Are there proofs of the existence of such coordinates near every point of a riemaniann surface $(M,g)$ using Cartan connections and curvature ?
Here is a proof i tried to write down, but i suspect it may be wrong since i dont use complicated theory of PDEs. I write $(G,P)$ for the Euclidean Klein geometry where $G$ is the Euclidean group an $P=O_2(\mathbb{R})$. I write $(e_1,e_2,A)$ for the usual basis of the Lie algebra $\mathfrak{g}=Lie(G)$ of the euclidean group, so $e_1,e_2$ are the infinitesimal translations and $A=\begin{pmatrix} 0 & -1 \\ 1 & 0\end{pmatrix}$ is the usual basis of $\mathfrak{p}=Lie(P)$. The conformal Klein geometry is denoted by $(G',P')$.

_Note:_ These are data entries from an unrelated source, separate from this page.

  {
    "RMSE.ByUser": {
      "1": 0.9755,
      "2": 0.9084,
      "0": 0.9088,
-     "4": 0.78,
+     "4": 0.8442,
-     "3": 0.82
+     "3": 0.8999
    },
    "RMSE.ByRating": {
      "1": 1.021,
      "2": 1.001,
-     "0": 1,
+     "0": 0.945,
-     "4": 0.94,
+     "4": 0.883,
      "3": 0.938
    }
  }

Start from the torsionfree euclidean Cartan geometry $(E,\omega)$ corresponding to the metric
Extend it canonically to a conformal Cartan geometry, which means $(E',\omega')$ where $E′$ is an extension of the orthogonal principal bundle E and ω′|E=ω. In particular, the curvature function of this Cartan connection is of the form $k_{\omega'}|_E = k_\omega=fe_1^* \wedge e_2^* \otimes A$ where $A$ is the usual generator of $\mathfrak{p}=Lie(P)$ and $f$ is an $P$-invariant function on $E$.
Construct a new conformal Cartan connection $\omega''$ on $E'$ as follow. Denote by $e_{-1},e_{-2}$ the vectors corresponding to the opposite roots of those associated to $e_1,e_2$ (in a Chevalley basis of $\mathfrak{g}'=Lie(G')$).Then $A=[e_1,e_{-2}] = -[e_2,e_{-1}]$. So we can consider a $P'$-équivariant function $\varphi$ uniquely defined by : $$\varphi|_E = - fe_1^* \otimes (e_{-1}-e_{-2}) + f e_2^* \otimes (e_{-1}-e_{-2}) $$ which statisfies $\partial \varphi = -k_\omega$. We construct $\omega''=\omega'+ \varphi \circ \omega'$.

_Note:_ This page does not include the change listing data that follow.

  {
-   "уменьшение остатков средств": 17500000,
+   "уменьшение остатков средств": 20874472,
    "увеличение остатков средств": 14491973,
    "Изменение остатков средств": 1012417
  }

Using Bianchi identity, we have $d\varphi = 0$. In particular, the change of curvature between $\omega'$ and $\omega''$ is $\partial \varphi$, so $\omega''$ is a flat conformal Cartan connection on $E'$.
$(E',\omega'')$ admits a developpement $\psi : U\longrightarrow G'/P'$ near every point $x\in M$. On a neighboorhood of $\psi(x)$ there exist a flat metric $g_0$, so $g'= \psi^\star g_0$ is a flat metric on a neighboorhood of $x$. By construction, this metric is in the conformal class of $g|_U$.

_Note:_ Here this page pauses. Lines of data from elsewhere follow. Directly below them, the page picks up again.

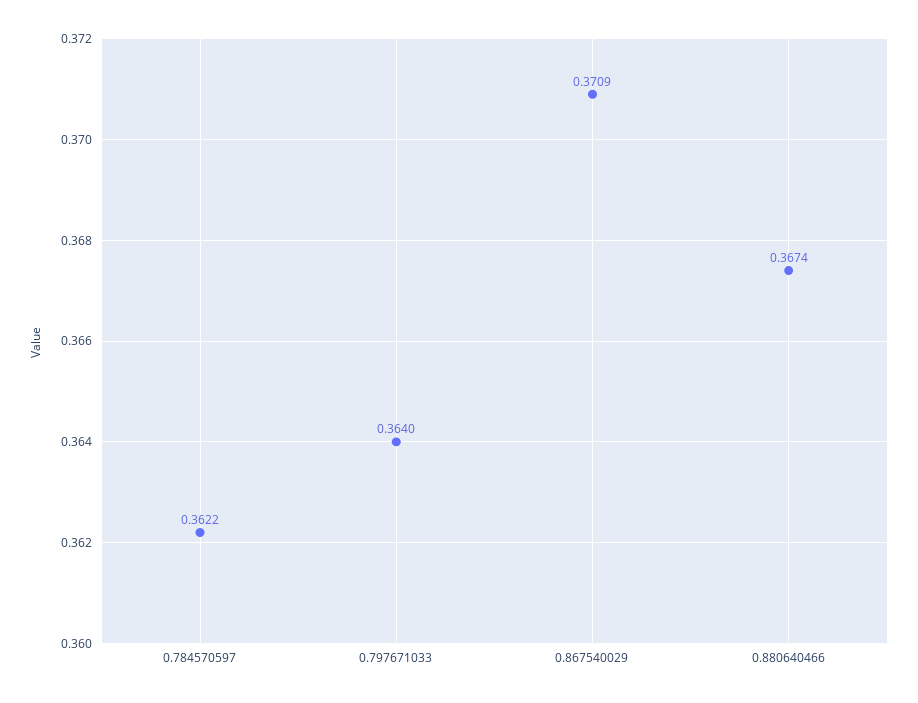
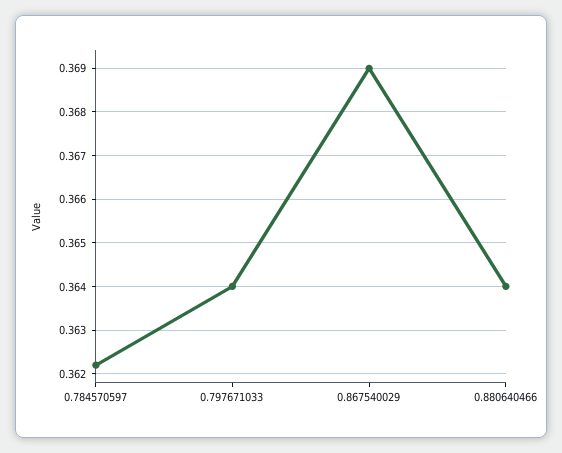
  {
    "0.784570597": 0.3622,
    "0.797671033": 0.364,
-   "0.867540029": 0.3709,
+   "0.867540029": 0.369,
-   "0.880640466": 0.3674
+   "0.880640466": 0.364
  }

Do you detect a problem with this proof ?
Thank you
The definition of $\varphi$ in the question doesn't lead to a flat conformal geometry.
However, since we can consider a general section $\varphi = a e_1^* \otimes e_{-1} - b e_2^* \otimes e_{-2}$ (where $a,b$ are $P'$-invariant differentiable functions on $E'$) to construct a general conformal Cartan connection $\omega''$ from $\omega'$, without torsion.
Let's consider the parabolic decomposition $\mathfrak{g}'=\mathfrak{g}_1 \oplus \mathfrak{g}'_0 \oplus \mathfrak{g}'_{-1}$ of $\mathfrak{g}'$ (where $\mathfrak{g}'_0 \oplus \mathfrak{g}'_{-1} = \mathfrak{p}$). If we want $\omega''$ to be flat, then by looking at the $\mathfrak{g}'_0$-component of the new curvature, we must have : $a+b = -f$. So $a=-fc$ and $b=-f(1-c)$ for a differentiable function $c$ on $E'$.
The PDE appears when we look at the $\mathfrak{g}'_{-1}$-component of the new curvature. Let's denote by $Y_1$ and $Y_2$ the $\omega'$-constant vector fields associated with $e_1$ and $e_2$. The condition is that : $$\mathcal{L}_{Y_1}(a) + \mathcal{L}_{{Y}_2}(b) = \mathcal{L}_{Y_1}(fc) + \mathcal{L}_{Y_2}(f(1-c))=0$$ Since $c$ and $f$ are the pullback of diffrentiable functions on $M$, this can be rewritten into a PDE over the base manifold by considering exponential coordinates.
It looks like a Beltrami equation but i can't put it concretly into this form.